* YOUR OBJECTIVE: How many lines in the data below contain the string "Gnulib"? Answer with the number only.

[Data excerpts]

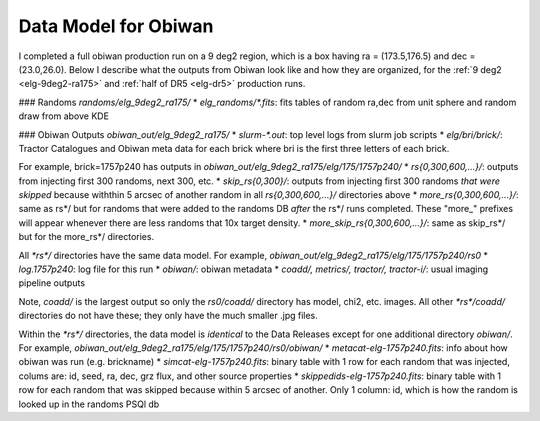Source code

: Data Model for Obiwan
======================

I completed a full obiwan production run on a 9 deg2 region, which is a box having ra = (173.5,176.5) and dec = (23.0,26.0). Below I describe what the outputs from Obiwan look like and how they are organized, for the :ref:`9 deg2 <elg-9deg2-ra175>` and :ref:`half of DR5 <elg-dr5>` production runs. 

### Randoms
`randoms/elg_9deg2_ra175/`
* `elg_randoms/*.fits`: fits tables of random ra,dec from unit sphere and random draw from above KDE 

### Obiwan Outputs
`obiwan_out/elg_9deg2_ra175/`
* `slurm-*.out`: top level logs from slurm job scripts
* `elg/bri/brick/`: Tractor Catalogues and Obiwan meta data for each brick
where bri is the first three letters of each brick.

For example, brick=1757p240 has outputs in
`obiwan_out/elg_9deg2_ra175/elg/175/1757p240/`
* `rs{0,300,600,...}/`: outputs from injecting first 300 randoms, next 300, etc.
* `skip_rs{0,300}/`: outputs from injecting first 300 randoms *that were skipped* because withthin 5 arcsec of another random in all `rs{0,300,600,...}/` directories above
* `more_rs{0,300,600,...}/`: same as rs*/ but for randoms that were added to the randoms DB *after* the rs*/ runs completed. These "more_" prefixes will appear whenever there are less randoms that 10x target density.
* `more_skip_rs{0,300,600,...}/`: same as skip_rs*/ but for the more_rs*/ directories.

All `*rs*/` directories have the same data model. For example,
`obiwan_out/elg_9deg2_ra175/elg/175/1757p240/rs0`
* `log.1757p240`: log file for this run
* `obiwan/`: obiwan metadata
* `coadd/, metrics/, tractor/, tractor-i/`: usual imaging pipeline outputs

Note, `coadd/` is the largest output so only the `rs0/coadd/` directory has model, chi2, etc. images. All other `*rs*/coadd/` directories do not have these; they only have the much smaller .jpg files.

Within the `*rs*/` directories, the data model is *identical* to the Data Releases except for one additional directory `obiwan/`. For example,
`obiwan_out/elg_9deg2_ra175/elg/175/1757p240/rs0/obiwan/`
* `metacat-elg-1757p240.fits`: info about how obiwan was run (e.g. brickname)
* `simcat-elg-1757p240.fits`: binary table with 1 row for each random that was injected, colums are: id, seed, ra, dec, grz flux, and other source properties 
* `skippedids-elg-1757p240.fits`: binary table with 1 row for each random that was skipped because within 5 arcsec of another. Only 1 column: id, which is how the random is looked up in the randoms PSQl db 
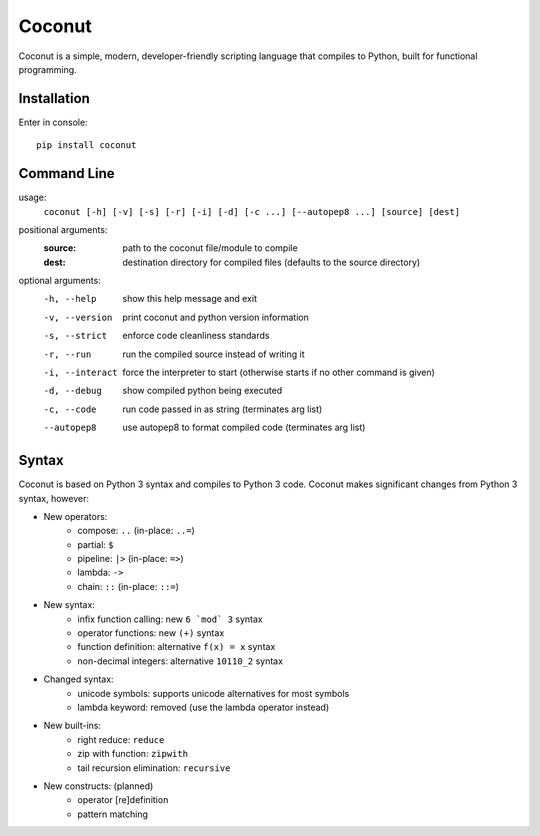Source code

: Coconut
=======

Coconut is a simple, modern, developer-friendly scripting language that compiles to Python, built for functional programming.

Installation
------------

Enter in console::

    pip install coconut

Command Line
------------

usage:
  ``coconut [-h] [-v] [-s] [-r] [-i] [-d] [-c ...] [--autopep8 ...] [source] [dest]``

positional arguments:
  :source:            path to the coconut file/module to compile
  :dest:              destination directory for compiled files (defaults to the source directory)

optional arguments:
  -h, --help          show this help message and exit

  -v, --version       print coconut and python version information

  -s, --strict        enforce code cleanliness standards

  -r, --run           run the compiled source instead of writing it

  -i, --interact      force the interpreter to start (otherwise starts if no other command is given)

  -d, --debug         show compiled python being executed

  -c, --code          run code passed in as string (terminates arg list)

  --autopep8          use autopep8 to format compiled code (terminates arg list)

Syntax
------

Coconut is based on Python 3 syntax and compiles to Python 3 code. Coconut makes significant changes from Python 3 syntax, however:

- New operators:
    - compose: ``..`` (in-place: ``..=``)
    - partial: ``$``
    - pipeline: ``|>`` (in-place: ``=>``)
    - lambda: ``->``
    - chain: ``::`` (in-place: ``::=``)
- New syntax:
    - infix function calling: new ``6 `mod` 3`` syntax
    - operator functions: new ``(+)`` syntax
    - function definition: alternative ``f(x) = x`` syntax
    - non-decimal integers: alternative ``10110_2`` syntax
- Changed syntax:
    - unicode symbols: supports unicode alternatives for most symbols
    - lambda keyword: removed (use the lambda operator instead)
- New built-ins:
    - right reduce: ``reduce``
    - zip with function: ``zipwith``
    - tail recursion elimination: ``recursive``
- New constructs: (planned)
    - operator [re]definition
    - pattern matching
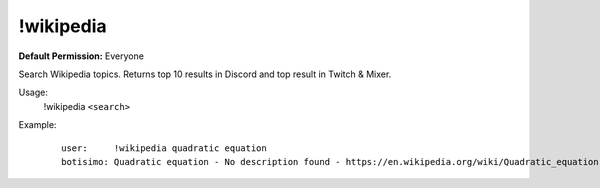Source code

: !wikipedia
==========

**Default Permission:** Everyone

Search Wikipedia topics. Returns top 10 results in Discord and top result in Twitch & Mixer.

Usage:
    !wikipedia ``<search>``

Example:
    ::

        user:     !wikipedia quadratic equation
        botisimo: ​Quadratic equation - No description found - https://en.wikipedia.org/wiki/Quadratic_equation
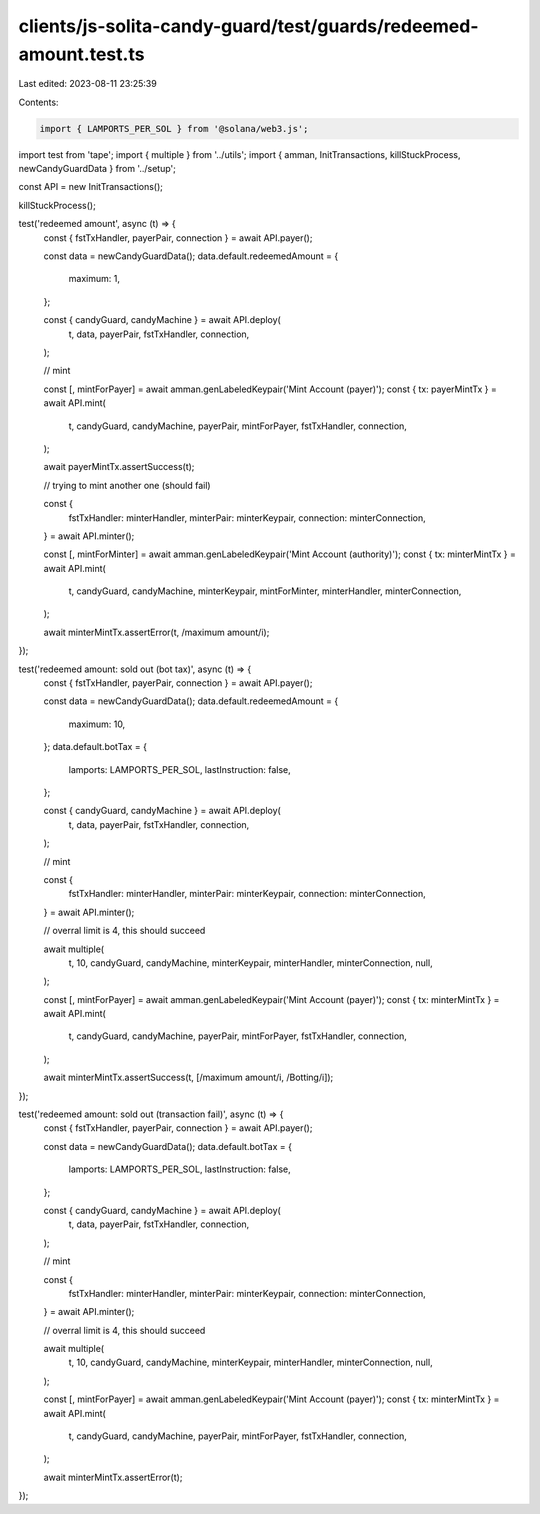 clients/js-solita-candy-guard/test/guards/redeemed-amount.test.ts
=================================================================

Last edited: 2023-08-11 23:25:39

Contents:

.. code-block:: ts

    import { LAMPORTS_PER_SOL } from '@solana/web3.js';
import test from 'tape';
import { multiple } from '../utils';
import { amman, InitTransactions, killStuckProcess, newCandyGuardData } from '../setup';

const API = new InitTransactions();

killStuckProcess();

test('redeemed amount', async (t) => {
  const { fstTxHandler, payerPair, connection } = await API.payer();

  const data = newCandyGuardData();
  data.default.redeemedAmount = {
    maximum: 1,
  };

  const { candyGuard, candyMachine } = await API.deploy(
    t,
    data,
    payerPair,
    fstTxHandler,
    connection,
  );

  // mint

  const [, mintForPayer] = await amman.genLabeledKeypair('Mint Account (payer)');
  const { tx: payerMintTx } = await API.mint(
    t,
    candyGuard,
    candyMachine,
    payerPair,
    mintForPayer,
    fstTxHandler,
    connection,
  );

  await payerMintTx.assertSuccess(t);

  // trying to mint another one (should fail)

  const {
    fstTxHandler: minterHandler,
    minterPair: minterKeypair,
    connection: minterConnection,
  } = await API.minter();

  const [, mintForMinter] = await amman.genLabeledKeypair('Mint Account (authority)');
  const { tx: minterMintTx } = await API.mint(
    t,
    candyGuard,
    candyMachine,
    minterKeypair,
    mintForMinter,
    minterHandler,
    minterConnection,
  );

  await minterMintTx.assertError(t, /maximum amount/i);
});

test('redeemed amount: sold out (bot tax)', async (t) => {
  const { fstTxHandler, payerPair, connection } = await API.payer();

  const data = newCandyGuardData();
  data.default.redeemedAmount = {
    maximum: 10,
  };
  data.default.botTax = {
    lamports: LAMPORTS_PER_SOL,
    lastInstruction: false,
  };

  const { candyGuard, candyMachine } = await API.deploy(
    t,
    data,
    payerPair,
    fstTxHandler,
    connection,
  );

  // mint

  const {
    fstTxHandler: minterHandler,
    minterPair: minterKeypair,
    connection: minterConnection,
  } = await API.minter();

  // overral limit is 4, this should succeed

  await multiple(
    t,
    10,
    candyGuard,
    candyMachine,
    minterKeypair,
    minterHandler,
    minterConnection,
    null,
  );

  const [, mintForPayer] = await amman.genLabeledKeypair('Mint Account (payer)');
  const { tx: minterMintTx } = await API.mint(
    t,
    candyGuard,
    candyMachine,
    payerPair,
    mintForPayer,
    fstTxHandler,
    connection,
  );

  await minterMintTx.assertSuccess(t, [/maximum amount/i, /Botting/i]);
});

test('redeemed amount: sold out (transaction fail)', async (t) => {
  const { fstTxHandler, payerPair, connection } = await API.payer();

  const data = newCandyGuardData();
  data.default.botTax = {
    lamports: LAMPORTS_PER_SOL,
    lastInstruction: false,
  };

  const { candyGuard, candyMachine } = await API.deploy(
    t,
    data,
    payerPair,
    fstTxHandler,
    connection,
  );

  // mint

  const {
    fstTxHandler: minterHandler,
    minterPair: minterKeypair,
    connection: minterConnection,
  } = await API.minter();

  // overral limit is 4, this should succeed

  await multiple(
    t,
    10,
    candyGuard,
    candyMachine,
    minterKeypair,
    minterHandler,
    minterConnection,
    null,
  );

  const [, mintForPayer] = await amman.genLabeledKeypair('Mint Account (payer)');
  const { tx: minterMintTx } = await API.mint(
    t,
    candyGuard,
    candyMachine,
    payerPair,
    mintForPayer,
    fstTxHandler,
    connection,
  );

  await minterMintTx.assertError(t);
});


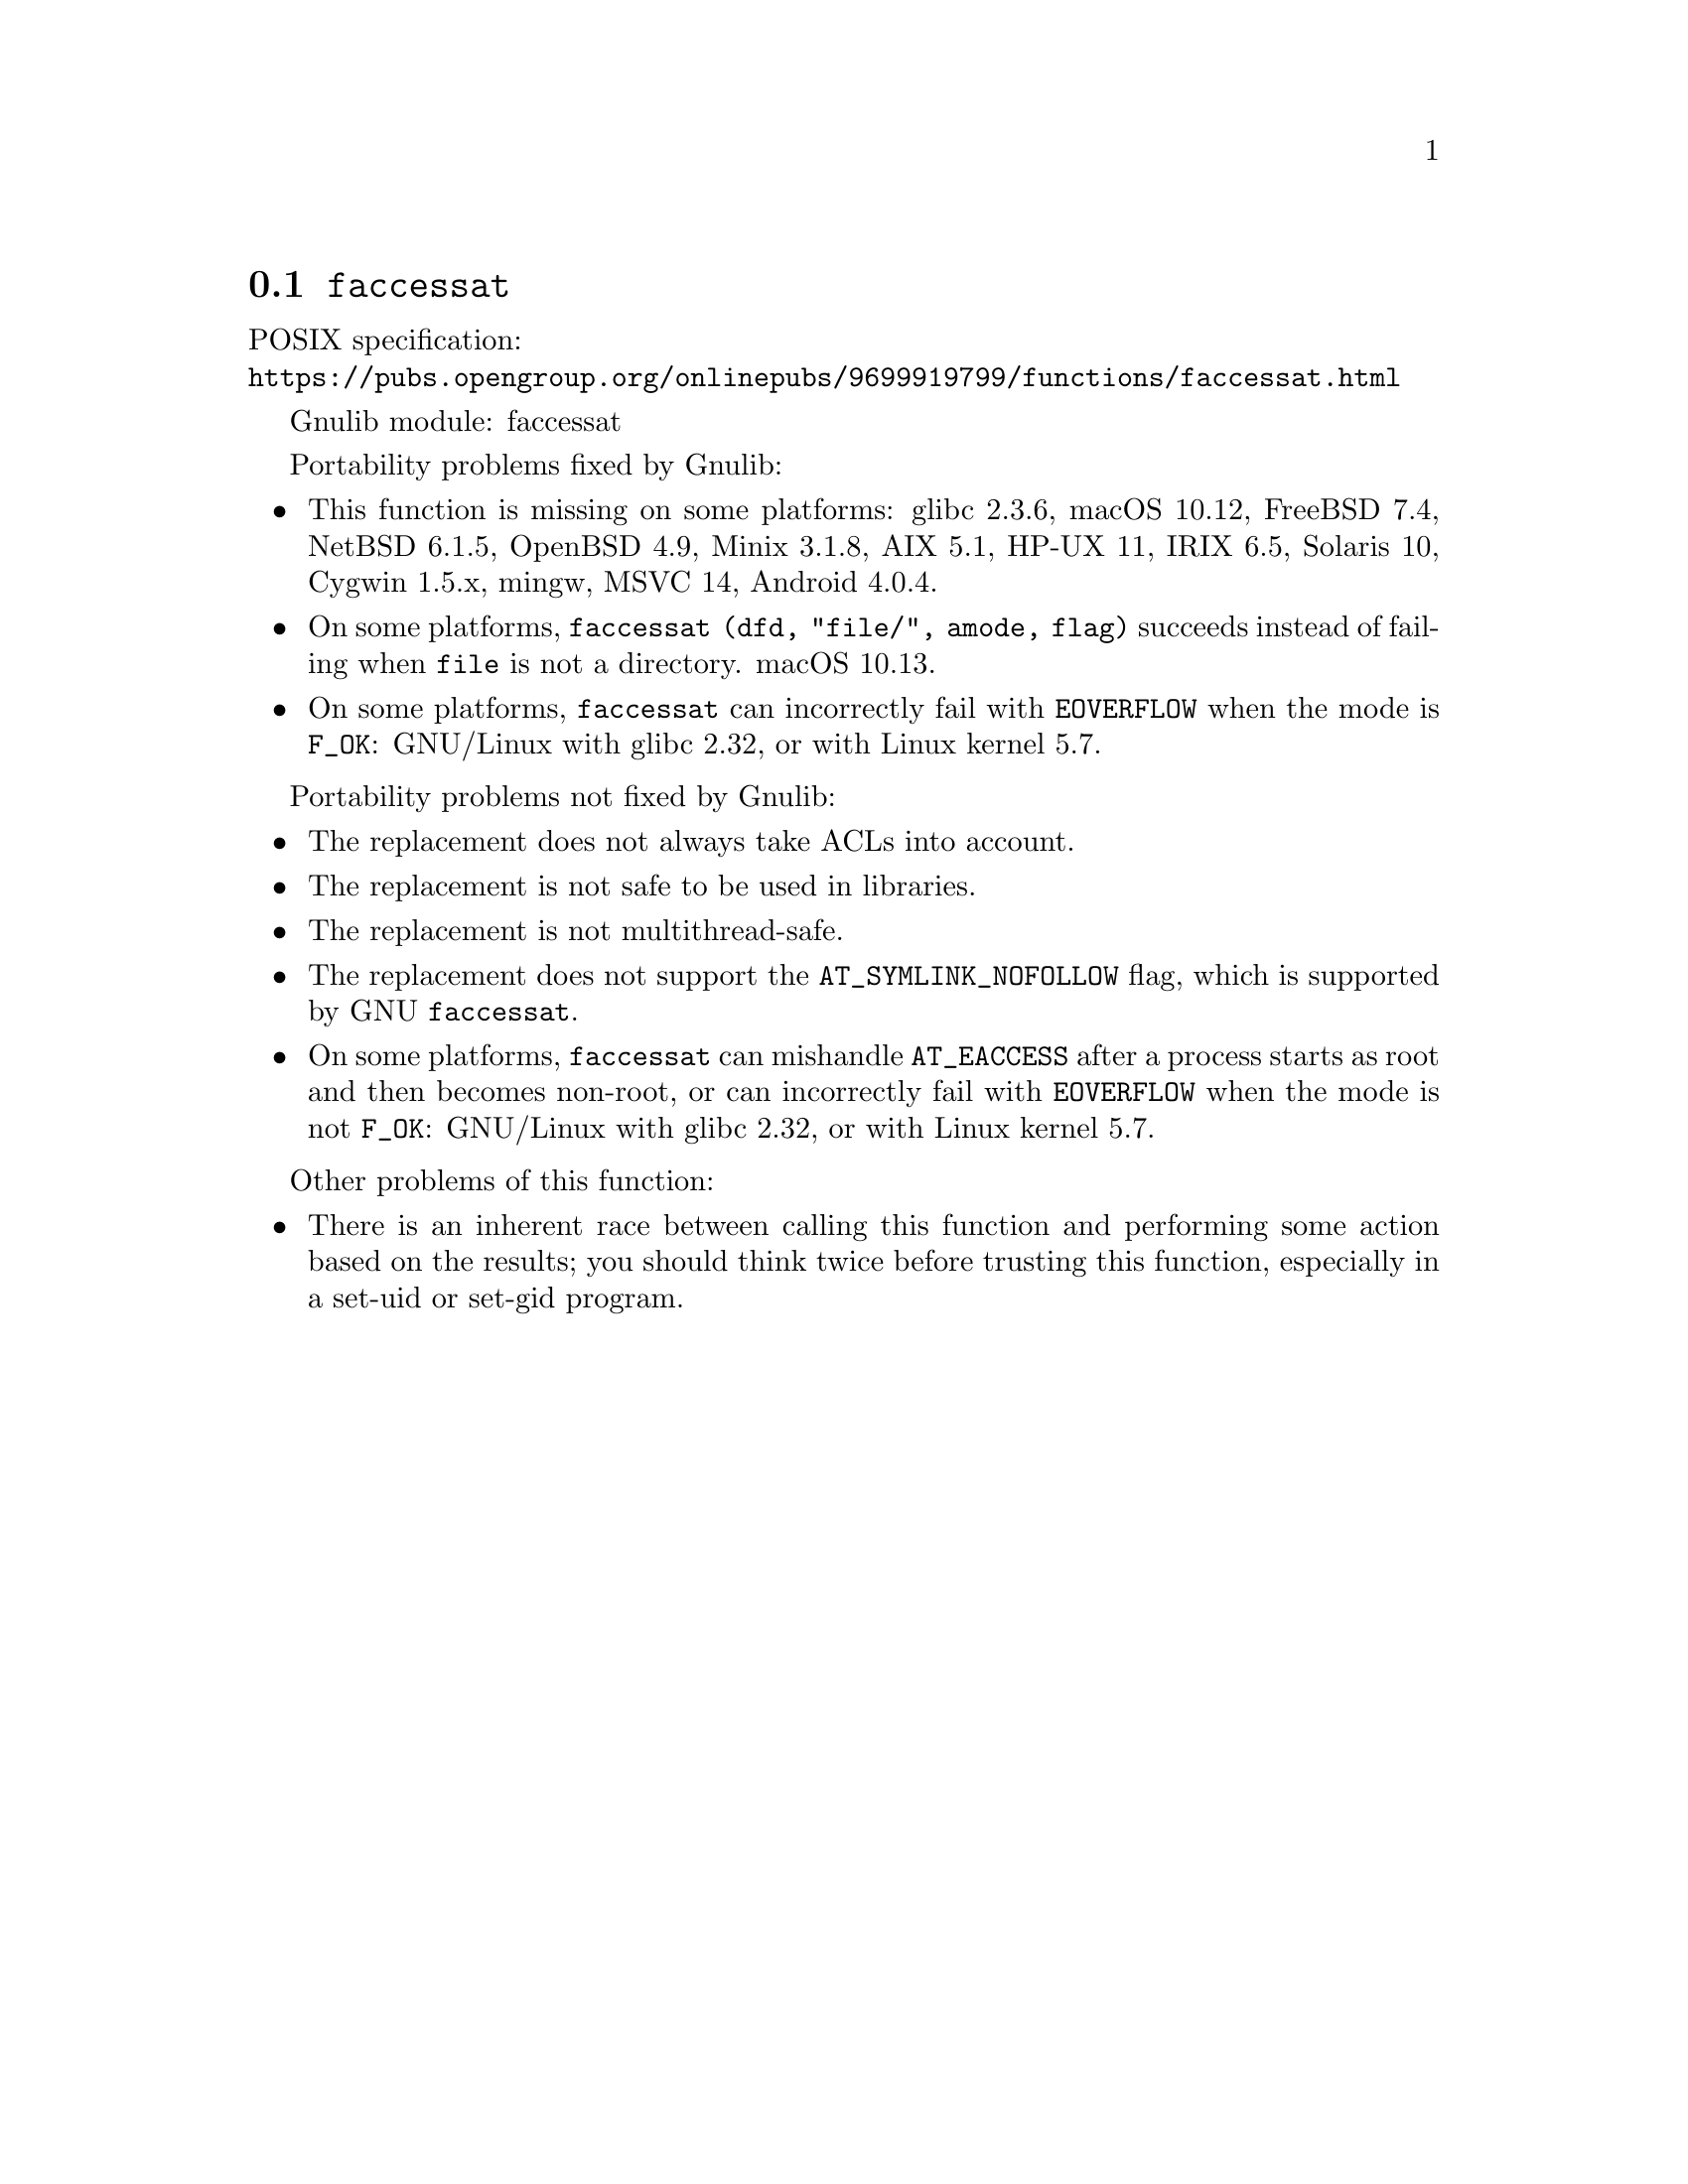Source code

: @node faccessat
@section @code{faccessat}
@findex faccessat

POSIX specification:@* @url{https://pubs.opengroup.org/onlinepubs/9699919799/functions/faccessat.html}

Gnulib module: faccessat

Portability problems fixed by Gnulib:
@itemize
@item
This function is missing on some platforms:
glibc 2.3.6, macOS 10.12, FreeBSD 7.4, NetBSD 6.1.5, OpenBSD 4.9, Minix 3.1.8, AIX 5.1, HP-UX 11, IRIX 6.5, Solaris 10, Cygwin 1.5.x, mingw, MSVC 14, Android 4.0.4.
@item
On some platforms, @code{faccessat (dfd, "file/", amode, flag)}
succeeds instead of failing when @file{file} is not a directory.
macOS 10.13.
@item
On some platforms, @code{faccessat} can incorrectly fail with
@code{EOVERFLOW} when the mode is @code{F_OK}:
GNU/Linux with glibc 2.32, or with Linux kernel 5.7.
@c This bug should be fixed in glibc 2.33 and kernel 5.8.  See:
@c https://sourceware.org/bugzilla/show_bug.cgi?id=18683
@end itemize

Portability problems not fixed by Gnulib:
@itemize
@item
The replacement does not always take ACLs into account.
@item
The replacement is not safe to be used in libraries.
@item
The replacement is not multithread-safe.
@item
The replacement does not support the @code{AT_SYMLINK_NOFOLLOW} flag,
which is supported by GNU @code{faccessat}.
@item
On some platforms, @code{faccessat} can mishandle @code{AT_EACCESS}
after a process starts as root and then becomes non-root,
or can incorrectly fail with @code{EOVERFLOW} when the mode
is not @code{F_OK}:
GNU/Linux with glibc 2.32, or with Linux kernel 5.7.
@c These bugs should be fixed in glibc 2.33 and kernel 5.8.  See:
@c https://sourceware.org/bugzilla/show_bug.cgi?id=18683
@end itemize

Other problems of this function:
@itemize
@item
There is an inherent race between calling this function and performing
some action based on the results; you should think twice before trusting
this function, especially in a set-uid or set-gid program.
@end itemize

* EXPECTED ANSWER: 3